Early on, the pain typically is mild and occurs toward the end of the inciting activity.

Subsequently, the pain may worsen and occur earlier, limiting participation in sports activities. While rest may provide transient relief of symptoms in the early stages, as the stress injury progresses, the athlete's pain may persist even after cessation of activity. Night pain is a frequent complaint. Pain resulting from long-bone fractures is thought to be localized, while pain associated with stress injury of trabecular bone is characteristically described as more diffuse.

Stress fractures, like most overuse injuries, typically are multifactorial in etiology; thus, if the diagnosis has been made or is suspected, the clinician is in the position to try to determine what risk factors precipitated or contributed to the injury. Details of the athlete's training history should be noted, both in terms of volume and intensity. Intensive sustained muscular activity may result in bone strain and overload. This type of mechanism of injury is common in rowers, who are prone to stress fractures of the ribs.

Muscle fatigue, perhaps because of poor conditioning or as the result of overtraining, can attenuate the shock-absorbing capacity of the muscular system, resulting in greater transmission of GRFs to the associated parts of the skeleton.

Structural malalignments (eg, leg-length discrepancies) or biomechanical inefficiencies (eg, excessive subtalar pronation) can result in increased stress and strain on the tibiae.

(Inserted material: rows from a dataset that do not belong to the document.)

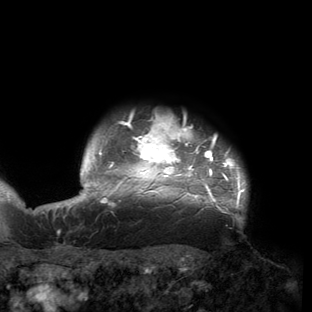
Breast MRI (dynamic contrast-enhanced), one axial slice; position 139 of 150 along the scan axis; cropped to one breast; dynamic contrast-enhanced series, time point 2 of 6 at this slice position (early post-contrast); 3 T; TE 2.7 ms, TR 6.5 ms; 1.2 mm slice thickness; 312 × 312 image matrix. Female patient.
Structures marked on this image (semi-automatic segmentation, software-assisted and operator-edited):
- enhancing-tissue mask used for the functional tumour volume (all voxels passing the contrast-enhancement thresholds inside the analysis volume; usually the tumour): bounding box [x1, y1, x2, y2] px = [53, 115, 248, 220]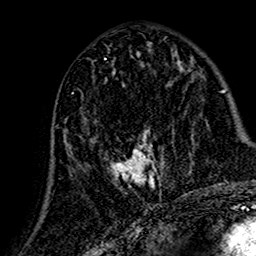
Breast MRI (dynamic contrast-enhanced), one axial slice; slice 67 of 160 in the series (ordered by position); cropped to one breast; dynamic contrast-enhanced series, time point 2 of 7 at this slice position (early post-contrast); 1.5 T; TE 2.7 ms, TR 5.4 ms; 1 mm slice thickness; 256 × 256 image matrix, field of view 155 × 155 mm. Female patient.
Annotated regions visible in this slice (semi-automatic segmentation, software-assisted and operator-edited):
- enhancing-tissue mask used for the functional tumour volume (all voxels passing the contrast-enhancement thresholds inside the analysis volume; usually the tumour): bounding box <65,112,164,194> (left, top, right, bottom; pixels)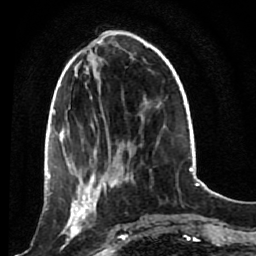
Breast MRI (dynamic contrast-enhanced), one axial slice. Cropped to one breast. Dynamic contrast-enhanced series, time point 2 of 7 at this slice position (early post-contrast). 1.5 T. TE 2.6 ms, TR 5.4 ms. 2 mm slice thickness. 256 × 256 image matrix, field of view 165 × 165 mm. Female patient.
Structures marked on this image (semi-automatic segmentation, software-assisted and operator-edited):
- enhancing-tissue mask used for the functional tumour volume (all voxels passing the contrast-enhancement thresholds inside the analysis volume; usually the tumour): bounding box [x1, y1, x2, y2] px = [53, 172, 120, 249]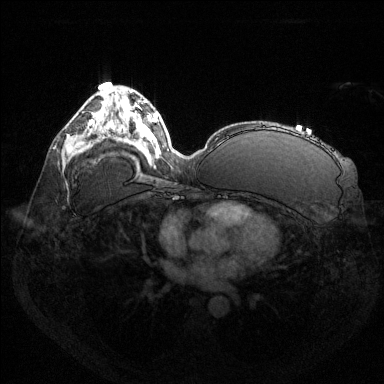
Breast MRI (dynamic contrast-enhanced), one axial slice; slice 80 of 144 in the series (ordered by position); dynamic contrast-enhanced series, time point 2 of 6 at this slice position (early post-contrast); 1.5 T; TE 1.6 ms, TR 4.6 ms; 384 × 384 image matrix, field of view 360 × 360 mm. Female patient.
Annotated regions visible in this slice (semi-automatic segmentation, software-assisted and operator-edited):
- enhancing-tissue mask used for the functional tumour volume (all voxels passing the contrast-enhancement thresholds inside the analysis volume; usually the tumour): bounding box [x1, y1, x2, y2] px = [77, 119, 93, 148]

Concurrent injury may result in subclinical biomechanical adaptations along the kinetic chain, placing atypical loads on bone and precipitating a stress injury.

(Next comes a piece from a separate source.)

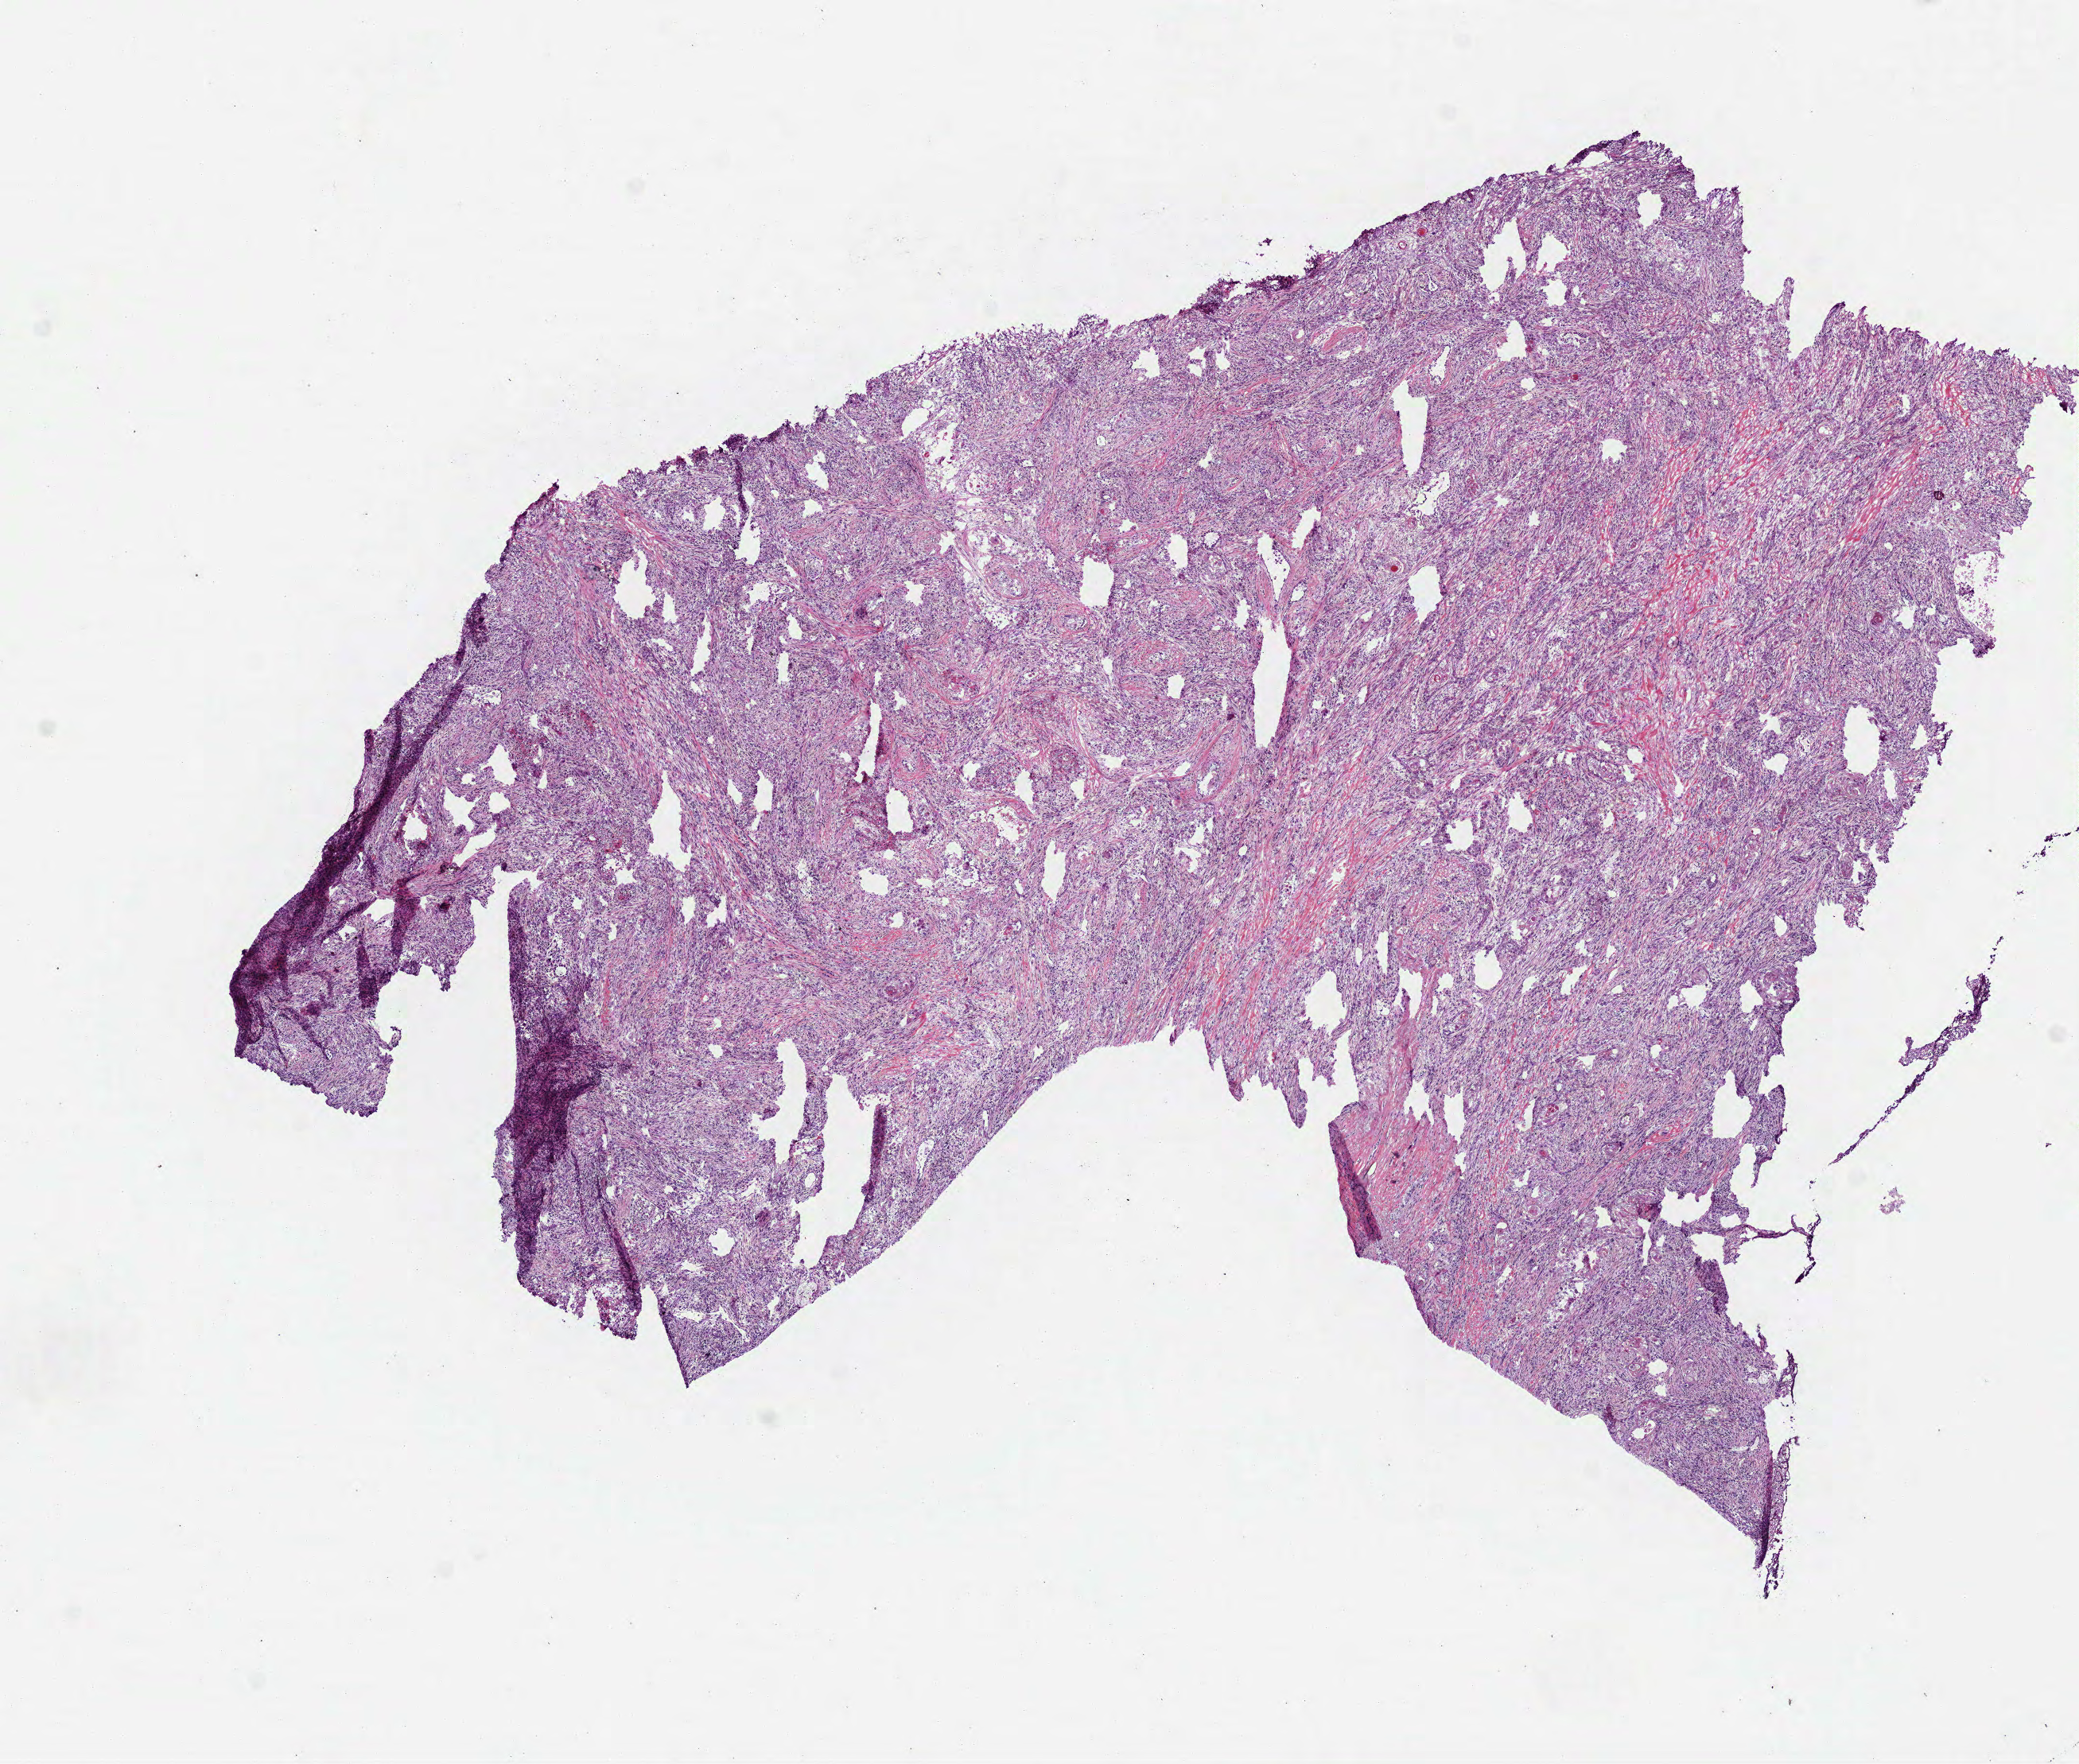
Whole-slide histology image, H&E, whole scanned area (about 10.5 x 8.9 mm, slide scanned at 40x) shown as a low-resolution overview; frozen section; lung, primary tumour sample. Male patient; age at initial diagnosis 68 years.
Histologic diagnosis: Squamous cell carcinoma, keratinizing, NOS (lower lobe, lung).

Poor bone health, whether because of hormonal, dietary, or pathological causes (eg, osteoporosis, hyperparathyroidism, skeletal involvement from malignancy), can weaken bone and make it more susceptible to injury.

These conditions and other intrinsic and extrinsic risk factors for the development of stress fractures are summarized in Causes below.



Upon physical examination, individuals with stress fractures typically report pain upon palpation or percussion of the affected area.

Inspection of the site may reveal localized swelling and, possibly, erythema.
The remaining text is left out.